Late in the afternoon on the day before Thanksgiving, Carto’s attorneys attempt to overturn the bench warrant in an emergency pleading to the California Court of Appeal. Their appeal is denied. The Spotlight subsequently reports, in response to a reader letter, that rumors of the existence of the bench warrant are part of a campaign of lies and intimidation directed against Carto by Mark Weber of the IHR.

Carto hires another Texas attorney, Norman Reidmueller, to intervene in his own case there! Judge Brown doesn’t go for it (Dec 3).

After serving only a few weeks of what could have (and should have) been a nine-year sentence, registered sex offender Joe Fields is released from jail. Carto, who many feel has been bankrolling Fields for years, immediately invites Fields over for a Christmas party at Carto’s swank estate in Escondido.

1997

Carto files yet another lawsuit against IHR personnel Mark Weber and Greg Raven, making the same allegations he has made in a previous lawsuit that he lost. (August 15)

Judge Harvey Brown in Texas rules against Carto’s ridiculous claim to control the IHR because he is the permanent substitute incorporator, a position unknown in law. (August 22)

1998

Carto files his "megasuit," claiming $100 million in damages, against the IHR, its staff, its directors, and others associated with the IHR. Carto again promises supporters that this will straighten everything out. (January 30)

Judge Brown’s decision in Texas becomes final, and Carto appeals. (February 6)
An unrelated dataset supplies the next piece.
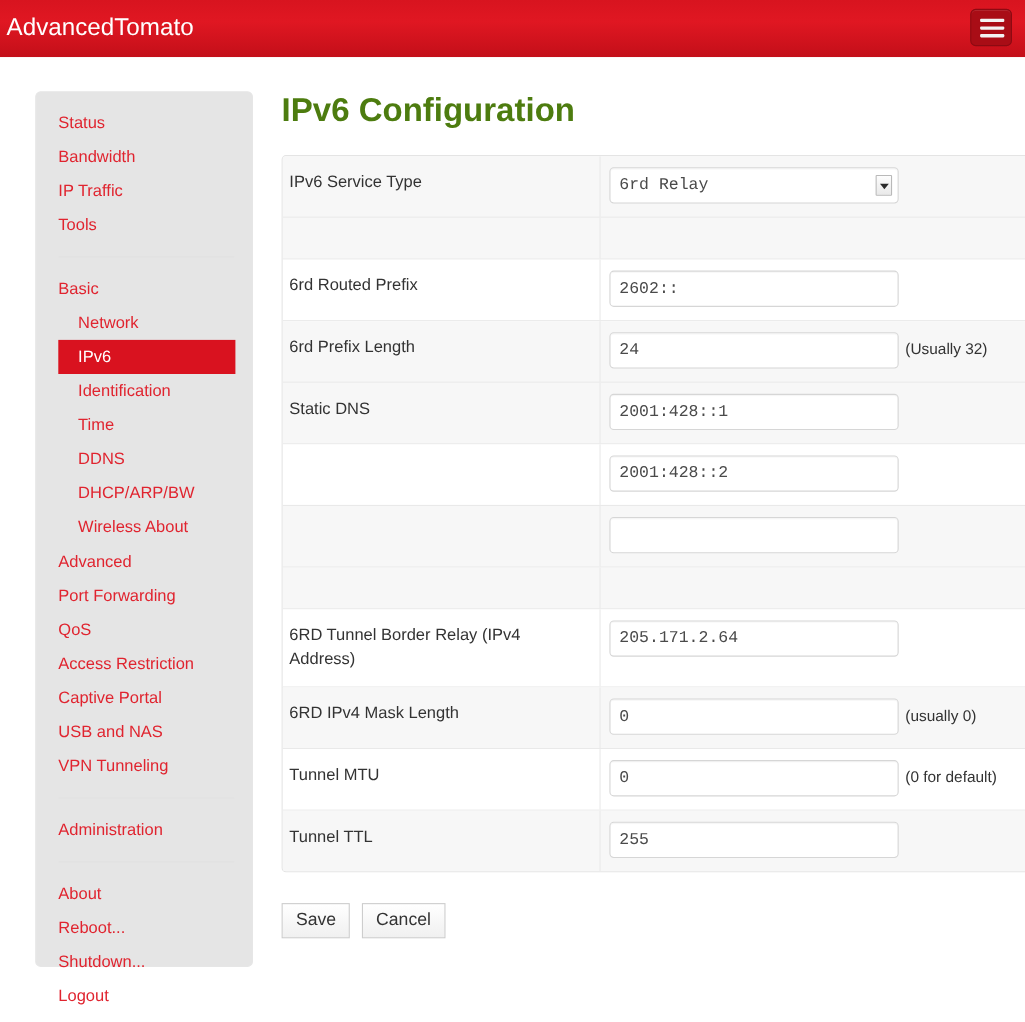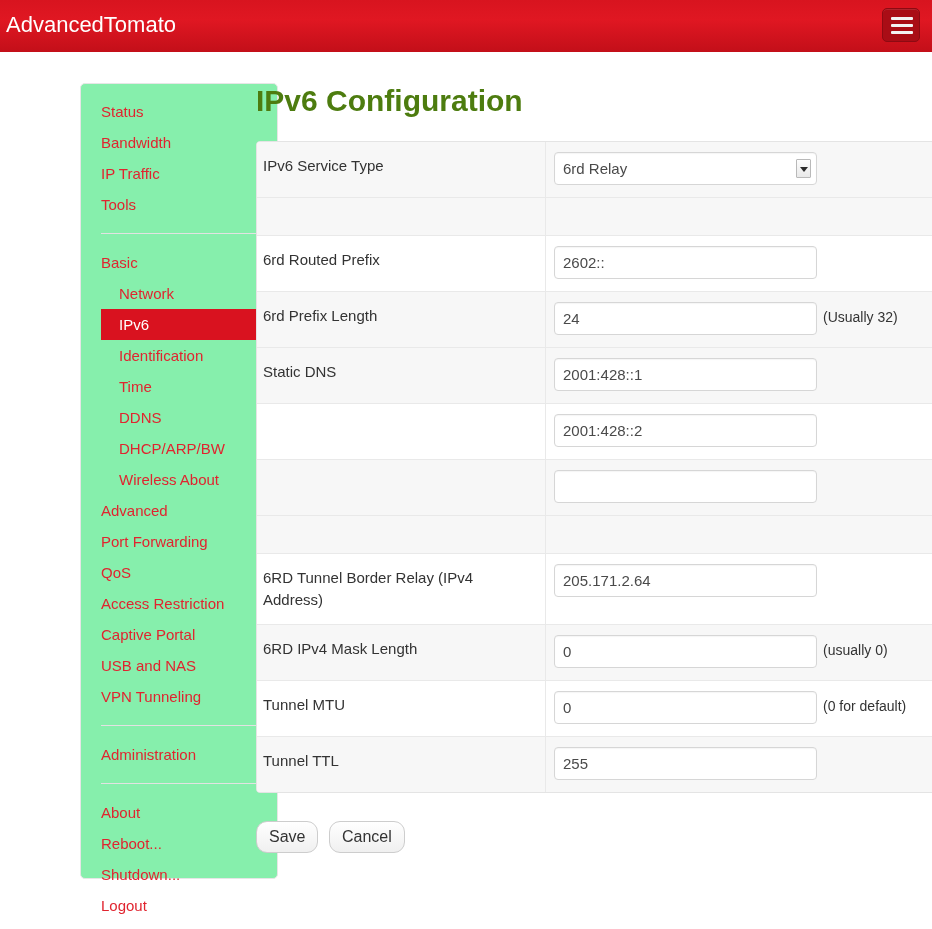"Status" .sidebar { background: #86efac -> #e5e5e5; margin-left: 48px -> none }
Because of Carto’s refusal to cooperate even minimally, the Court puts Carto and Liberty Lobby into receivership. The receiver starts intercepting Carto and Liberty Lobby mail.

Spotlight readers are told to divert their mail to an alternate Carto-controlled entity, rather than to Liberty Lobby. (April 27)

Carto sues the US Postal Service in Washington, DC, in an attempted end-run around the court-ordered receivership. He loses.

Spotlight readers are told not to worry about the mail seizures. (May 4)

Spotlight readers are again told about the mail seizures, but not the reasons behind them. (May 11)

Willis and Elisabeth Carto, and Liberty Lobby, file for bankruptcy in an attempt to avoid collection efforts by the IHR arising out of their conversion of millions meant for the IHR.

1999

2000

2001

It is important to understand that at no time during Carto’s long association with the IHR did he ever contribute so much as a nickel of his own money to the enterprise. Contrary to Carto’s claims that he beneficently funded the IHR over the years, the truth is that his leadership has cost the IHR as much as $500,000 between 1966 and 1984, and since then he has gotten away with millions of IHR funds.

The Institute for Historical review thrived not because of Carto, but in spite of him. Under the guidance of Tom Marcellus, Mark Weber, Ted O’Keefe, Robert Faurisson, Bradley Smith, James J. Martin, Arthur Butz, and many others, and with the generous financial support of thousands of revisionists over the years, IHR has grown in prestige and influence to become an important force in correcting the historical record.

It is a mark of Carto’s character that his relationship with every single IHR director and IHR Journal editor (David McCalden, Keith Stimely, Michael Hoffman, Robert Berkel, Ted O’Keefe, Mark Weber, and Tom Marcellus) has ended in acrimony.

Since Carto’s termination, IHR has been forced to spend tens of thousands of dollars and invest countless man-hours to shield itself against his attempts to take over or bankrupt it. Carto’s high-powered lawyers are charging him at least $250 an hour to destroy the IHR. It is estimated that Carto has thus far spent more than $500,000 in his legal assault against IHR. There is no telling if Carto is using previously-diverted IHR funds to attack the IHR, or if he is diverting funds from some other entity or entities that he controls. Whatever its source, the money is most certainly not being used as intended by those who originally donated it.